» **What is needed**
Looking through the listing that follows, count the lines that contain "more" and give only that number.

» **Raw data**
------
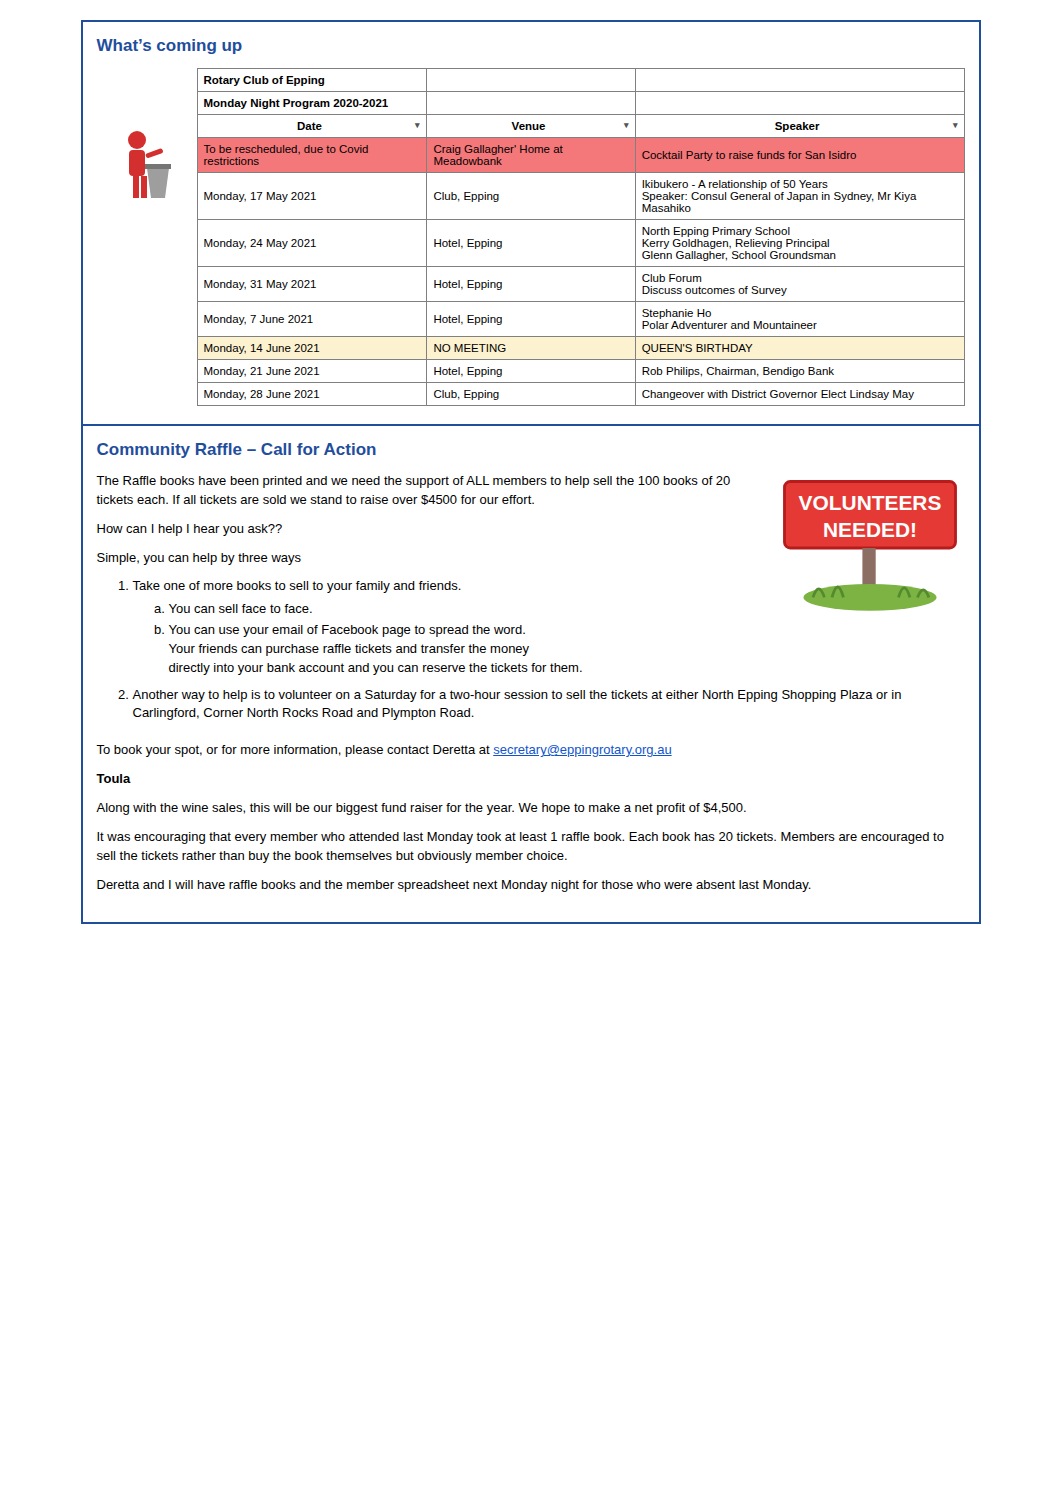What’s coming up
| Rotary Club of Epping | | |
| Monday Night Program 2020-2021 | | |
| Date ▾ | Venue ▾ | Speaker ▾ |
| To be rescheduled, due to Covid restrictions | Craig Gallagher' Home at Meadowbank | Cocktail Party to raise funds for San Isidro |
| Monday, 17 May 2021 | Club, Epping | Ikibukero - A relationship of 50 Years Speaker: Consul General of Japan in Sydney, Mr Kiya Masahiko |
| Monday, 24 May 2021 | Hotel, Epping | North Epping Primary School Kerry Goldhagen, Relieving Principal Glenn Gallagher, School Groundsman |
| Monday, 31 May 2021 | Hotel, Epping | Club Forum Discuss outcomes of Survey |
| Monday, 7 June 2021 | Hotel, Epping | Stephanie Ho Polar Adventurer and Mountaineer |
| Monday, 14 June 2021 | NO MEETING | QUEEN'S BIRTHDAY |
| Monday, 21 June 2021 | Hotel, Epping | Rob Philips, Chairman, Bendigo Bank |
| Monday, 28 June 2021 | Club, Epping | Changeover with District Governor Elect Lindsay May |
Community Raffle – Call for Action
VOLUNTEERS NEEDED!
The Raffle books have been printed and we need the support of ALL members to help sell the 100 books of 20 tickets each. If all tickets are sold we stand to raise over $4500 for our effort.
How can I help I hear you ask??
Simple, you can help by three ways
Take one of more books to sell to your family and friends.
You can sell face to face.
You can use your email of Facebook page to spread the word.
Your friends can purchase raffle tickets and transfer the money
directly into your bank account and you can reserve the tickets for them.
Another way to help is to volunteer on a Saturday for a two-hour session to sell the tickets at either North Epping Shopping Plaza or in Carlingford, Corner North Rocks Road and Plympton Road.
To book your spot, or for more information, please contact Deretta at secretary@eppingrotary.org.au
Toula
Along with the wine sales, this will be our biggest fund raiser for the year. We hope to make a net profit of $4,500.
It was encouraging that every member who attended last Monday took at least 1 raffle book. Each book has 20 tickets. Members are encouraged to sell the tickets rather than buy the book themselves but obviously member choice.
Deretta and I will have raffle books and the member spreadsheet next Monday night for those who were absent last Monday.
------
» **Problem solution**
2